GSA 2020 Connects Online

Paper No. 150-10
Presentation Time: 4:15 PM

ADAPTING COASTAL CITIES TO RISING GROUNDWATER (Invited Presentation)


HILL, Kristina E., Landscape Architecture and Environmental Planning, UC Berkeley, 301 Wurster Hall, Berkeley, CA 94720

Rising seas are expected to cause rising groundwater levels within several kilometers of the coast in some regions. Rising groundwater, as well as increases in groundwater salinity, poses significant risks to cities and associated nearshore ecosystems. Shallower groundwater could increase the rate and extent of infiltration in urban sewer pipes, remobilize existing soil contaminants, cause foundations to heave, and increase liquefaction risks in seismic regions before emerging as surface flooding. Most cities do not have maps of depth to groundwater, and are not aware of these risks. In addition, historically-vulnerable communities of color often reside in low-lying areas with the highest risk. The dynamics of changing discharge rates and spatial patterns of groundwater flow are currently poorly understood at the metropolitan scale.

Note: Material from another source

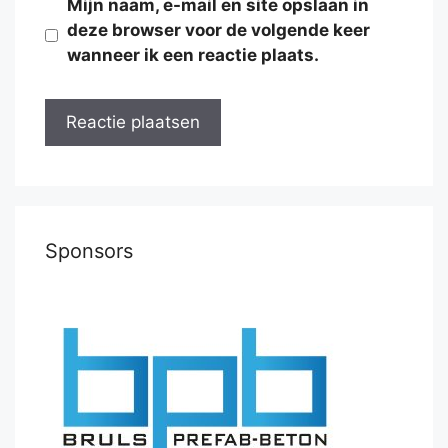
Mijn naam, e-mail en site opslaan in
deze browser voor de volgende keer
wanneer ik een reactie plaats.
Sponsors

Public agencies in the San Francisco Bay Area have begun to consider these impacts and a range of possible adaptation strategies. Expanded pumping raises new risks of subsidence where urban fill has been placed on former wetland soils. Alternative strategies include practical designs that have already been used in Dutch cities, such as excavating artificial canals and ponds, and constructing floating urban blocks. Extensive systems of managed ponds can also create habitat and recreational benefits, as well as opportunities to control water quality impacts. Canals can be used to manage groundwater elevation in adjacent areas, avoiding displacement of low-income residents. Cases from the San Francisco Bay Area will be used to provide examples. Siting innovative urban design strategies will require higher-resolution mapping of groundwater elevations and future flow directions. Impacts on health and property values from mold as well as soil contamination may already be observable, and a seismic event such as the Christchurch, New Zealand earthquake could occur at any time. Further research is urgently needed to predict groundwater flow dynamics in heterogeneous urban contexts.